Week 8 Q & A Collection
- Give two applications of Markov models and k-means algorithm respectively.
- Markov models: Speech Recognition; Handwriting Recognition; Biological Sequence Analysis etc.K-means: Making recommendations (Amazon, Netflix etc.); Store location choice; Summarize articles etc.
- Describe the situation when Isomap algorithm performs the best for dimensionality reduction.

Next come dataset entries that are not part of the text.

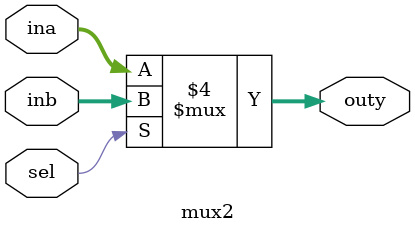
<source format=v>
module mux2
#(parameter
	n     = 16//length of original number
)
(
    input [2*n-1 :0] ina,
    input [2*n-1 :0] inb,
    input sel,
    output reg [2*n-1 :0] outy
);
	
    always@ (*)
    begin
    if (sel == 0)
        outy = ina;
    else
        outy = inb;
    end
	
endmodule

</source>
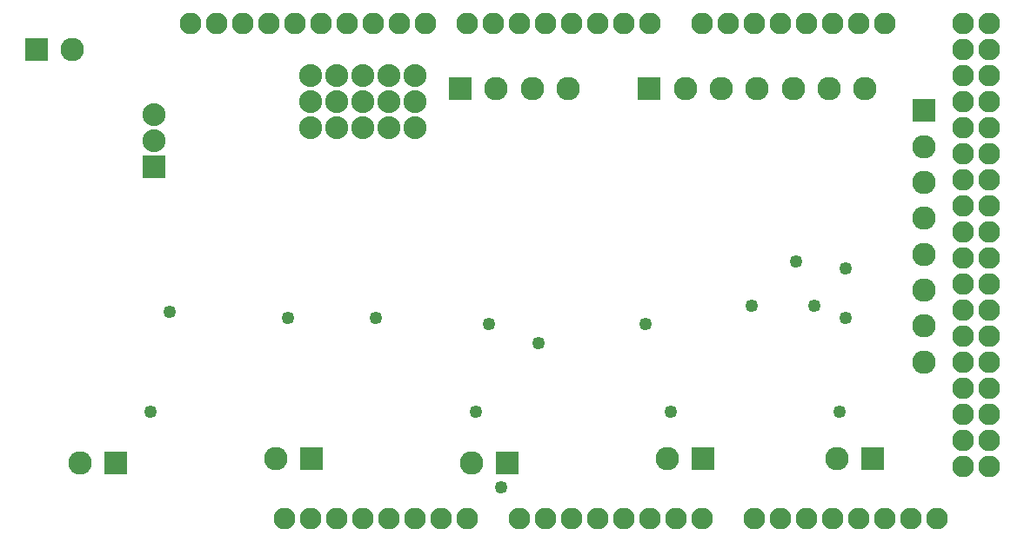
<source format=gbs>
G04 MADE WITH FRITZING*
G04 WWW.FRITZING.ORG*
G04 DOUBLE SIDED*
G04 HOLES PLATED*
G04 CONTOUR ON CENTER OF CONTOUR VECTOR*
%ASAXBY*%
%FSLAX23Y23*%
%MOIN*%
%OFA0B0*%
%SFA1.0B1.0*%
%ADD10C,0.088000*%
%ADD11C,0.090000*%
%ADD12C,0.082917*%
%ADD13C,0.049370*%
%ADD14R,0.090000X0.090000*%
%ADD15R,0.088000X0.088000*%
%LNMASK0*%
G90*
G70*
G54D10*
X1500Y1807D03*
X1500Y1707D03*
X1500Y1607D03*
X1200Y1807D03*
X1200Y1707D03*
X1200Y1607D03*
X1300Y1807D03*
X1300Y1707D03*
X1300Y1607D03*
X1400Y1807D03*
X1400Y1707D03*
X1400Y1607D03*
X1600Y1807D03*
X1600Y1707D03*
X1600Y1607D03*
G54D11*
X3550Y1671D03*
X3550Y1534D03*
X3550Y1396D03*
X3550Y1258D03*
X3550Y1120D03*
X3550Y982D03*
X3550Y845D03*
X3550Y707D03*
X1775Y1757D03*
X1912Y1757D03*
X2050Y1757D03*
X2188Y1757D03*
G54D10*
X600Y1457D03*
X600Y1557D03*
X600Y1657D03*
G54D12*
X3000Y107D03*
X1400Y107D03*
X3100Y107D03*
X3200Y107D03*
X3300Y107D03*
X3400Y107D03*
X3700Y1507D03*
X3500Y107D03*
X3600Y107D03*
X1440Y2007D03*
X2000Y107D03*
X2100Y107D03*
X2200Y107D03*
X2300Y107D03*
X3700Y707D03*
X2400Y107D03*
X2500Y107D03*
X2600Y107D03*
X2700Y107D03*
X2200Y2007D03*
X3700Y1907D03*
X3700Y1107D03*
X3700Y307D03*
X1040Y2007D03*
X1800Y107D03*
X1800Y2007D03*
X3700Y1707D03*
X3700Y1307D03*
X3700Y907D03*
X3400Y2007D03*
X3700Y507D03*
X3300Y2007D03*
X3200Y2007D03*
X3100Y2007D03*
X3000Y2007D03*
X2900Y2007D03*
X2800Y2007D03*
X2700Y2007D03*
X840Y2007D03*
X1240Y2007D03*
X1640Y2007D03*
X1200Y107D03*
X1600Y107D03*
X2400Y2007D03*
X2000Y2007D03*
X3700Y2007D03*
X3700Y1807D03*
X3700Y1607D03*
X3700Y1407D03*
X3700Y1207D03*
X3700Y1007D03*
X3700Y807D03*
X3700Y607D03*
X3700Y407D03*
X740Y2007D03*
X940Y2007D03*
X1140Y2007D03*
X1340Y2007D03*
X1540Y2007D03*
X1100Y107D03*
X1300Y107D03*
X1500Y107D03*
X1700Y107D03*
X2500Y2007D03*
X2300Y2007D03*
X2100Y2007D03*
X1900Y2007D03*
X3800Y2007D03*
X3800Y1907D03*
X3800Y1807D03*
X3800Y1707D03*
X3800Y1607D03*
X3800Y1507D03*
X3800Y1407D03*
X3800Y1307D03*
X3800Y1207D03*
X3800Y1107D03*
X3800Y1007D03*
X3800Y907D03*
X3800Y807D03*
X3800Y707D03*
X3800Y607D03*
X3800Y507D03*
X3800Y407D03*
X3800Y307D03*
X2900Y107D03*
G54D11*
X2499Y1757D03*
X2637Y1757D03*
X2775Y1757D03*
X2912Y1757D03*
X3050Y1757D03*
X3188Y1757D03*
X3326Y1757D03*
X150Y1907D03*
X288Y1907D03*
X455Y320D03*
X318Y320D03*
X1205Y337D03*
X1068Y337D03*
X1955Y320D03*
X1818Y320D03*
X2705Y337D03*
X2568Y337D03*
X3355Y337D03*
X3218Y337D03*
G54D13*
X660Y899D03*
X3252Y1067D03*
X2076Y779D03*
X1932Y227D03*
X1452Y875D03*
X3060Y1091D03*
X1116Y875D03*
X1836Y515D03*
X1884Y851D03*
X2580Y515D03*
X2484Y851D03*
X3228Y515D03*
X3252Y875D03*
X588Y515D03*
X2892Y923D03*
X3132Y923D03*
G54D14*
X3550Y1671D03*
X1775Y1757D03*
G54D15*
X600Y1457D03*
G54D14*
X2499Y1757D03*
X150Y1907D03*
X455Y320D03*
X1205Y337D03*
X1955Y320D03*
X2705Y337D03*
X3355Y337D03*
G04 End of Mask0*
M02*
</source>
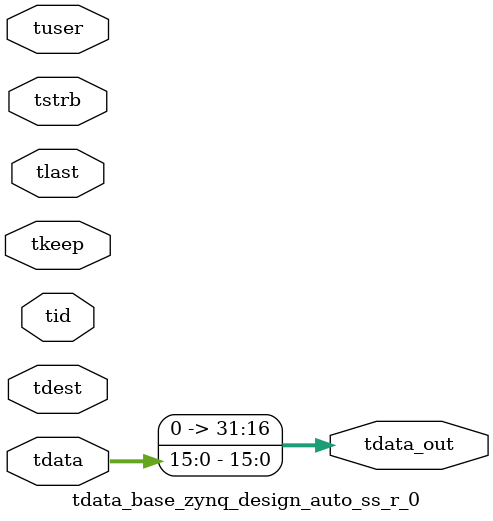
<source format=v>


`timescale 1ps/1ps

module tdata_base_zynq_design_auto_ss_r_0 #
(
parameter C_S_AXIS_TDATA_WIDTH = 32,
parameter C_S_AXIS_TUSER_WIDTH = 0,
parameter C_S_AXIS_TID_WIDTH   = 0,
parameter C_S_AXIS_TDEST_WIDTH = 0,
parameter C_M_AXIS_TDATA_WIDTH = 32
)
(
input  [(C_S_AXIS_TDATA_WIDTH == 0 ? 1 : C_S_AXIS_TDATA_WIDTH)-1:0     ] tdata,
input  [(C_S_AXIS_TUSER_WIDTH == 0 ? 1 : C_S_AXIS_TUSER_WIDTH)-1:0     ] tuser,
input  [(C_S_AXIS_TID_WIDTH   == 0 ? 1 : C_S_AXIS_TID_WIDTH)-1:0       ] tid,
input  [(C_S_AXIS_TDEST_WIDTH == 0 ? 1 : C_S_AXIS_TDEST_WIDTH)-1:0     ] tdest,
input  [(C_S_AXIS_TDATA_WIDTH/8)-1:0 ] tkeep,
input  [(C_S_AXIS_TDATA_WIDTH/8)-1:0 ] tstrb,
input                                                                    tlast,
output [C_M_AXIS_TDATA_WIDTH-1:0] tdata_out
);

assign tdata_out = {tdata[15:0]};

endmodule


</source>
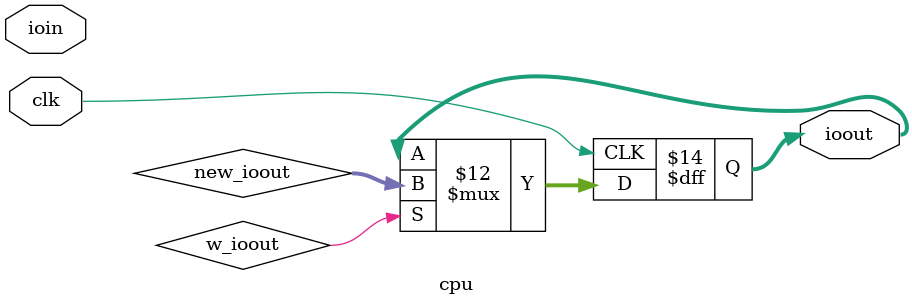
<source format=v>
`timescale 1ns/1ps

module cpu #(parameter ROM_PATH = "") (
        input clk,
        input [7:0] ioin,
        output [7:0] ioout
    );

    reg [7:0] acc;
    reg [7:0] dx;
    reg [7:0] dy;
    reg [7:0] sp;
    reg carry;

    wire [7:0] new_acc;
    wire [7:0] new_dx;
    wire [7:0] new_dy;
    wire [7:0] new_sp;
    wire [7:0] new_ioout;
    wire new_carry;

    wire w_acc;
    wire w_dx;
    wire w_dy;
    wire w_sp;
    wire w_ioout;
    wire w_carry;

    always @(posedge clk) begin
        if (w_acc) acc <= new_acc;
        if (w_dx) dx <= new_dx;
        if (w_dy) dy <= new_dy;
        if (w_sp) sp <= new_sp;
        if (w_ioout) ioout <= new_ioout;
        if (w_carry) carry <= new_carry;
    end

endmodule
</source>
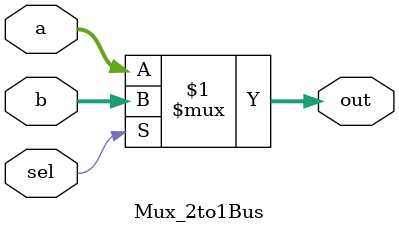
<source format=v>
module Mux_2to1Bus( 
    input [99:0] a, b,
    input sel,
    output [99:0] out 
);
    // sel = 1, out = b
    // sel = 0, out = a
    assign out = sel ? b : a;
endmodule
</source>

- “One of the most popular algorithms for nonlinear dimensionality reduction, called Isomap, does just this.” “From understanding motion in video to detecting emotion in speech, Isomap has a surprising ability to zero in on the most important dimensions of complex data.” [from the book]
- Reinforcement learning with generalization often fails to settle on a stable solution, why?
- “In supervised learning the target value for a state is always the same, but in reinforcement learning, it keeps changing as a consequence of updates to nearby states”[from the book]
- What is the difference between clustering and chunking?
- They are fundamentally different. Clustering is to do unsupervised learning to group similar data together while chunk is to divide data intentionally to solve problems more easily.
Chapter #9 Preview
【Chapter Summary】
Welcome to Chapter 9. In this Chapter, the author introduces a path to Master Algorithm by combining some of the algorithms mentioned before and comparing them explicitly. Of course, the author encounters many challenges during this combination process. He explains how to overcome those problems and to generate the unifier of machine learning - Alchemy. Finally, he shares his insights about the alchemy from different perspectives, such as advantages, disadvantages, and application.
【Important Sections】
- Out of many models, one
- The author shows the exploration of the metalearner - stacking, bagging and boosting and the summary of shortages and characteristics for each.
- The Master Algorithm
- The author guides us to a fantastic tour in an imaginary city. In this journey, we learn the features of important algorithms, the relationship among them, and how to combine them all together to reach the Master Algorithm.
- Markov logic networks
- The author introduces the Markov network. He successfully merges the final gap in the combination and derives the Markov logic network. Also, he defines the duty of each algorithm in the Master Algorithm.
- From Hume to your housebot
- The author names the initial status of the master algorithms as Alchemy. He derives some conclusion of the Alchemy and shows how to customize it under different situations. Some practical applications are also shown in this section.
- Planetary-scale machine learning
- Alchemy is not scaled yet because the computation is very expensive. What should we do? Why could it work well in the real world? What is the next step? This section answers the above questions.
- The doctor will see you now
- CanceRx is one of the successful applications of the Alchemy. It has tremendous potential and is constantly improved.
【Key Concepts】
- Unifier: A unifier is someone or something that brings others together.
- Metalearning: Metalearning is the process of learning to learn.
- Stacking: Stacking involves training a learning algorithm to combine the predictions of several other learning algorithms.
- Bagging: Bagging is to make each model in the ensemble vote with equal weight.
- Boosting: Boosting is incrementally building an ensemble by training each new model instance to emphasize the training instances which previous models misclassified.
- Representation: It is the formal language in which the learner expresses the model.
- Evaluation: It is a scoring function that shows how good a model is.
- Optimization: It is an algorithm that searches for the highest-scoring model and returns it.
- Markov network: It is defined by a weighted sum of features, much similar to a perceptron.
- Markov Logic Network (MLN): An MLN is a set of logical formulas and their weights.
- Alchemy: It refines our universal learner candidate for simplicity. Here it mainly referes to the Markov Logic Network algorithms/models developed by the author's team
【Quiz】
- What is the difference among stacking, bagging and boosting?
- How to combine logic and probability according to the author?
- What are the challenges for the Alchemy?
- Share your opinion on this section.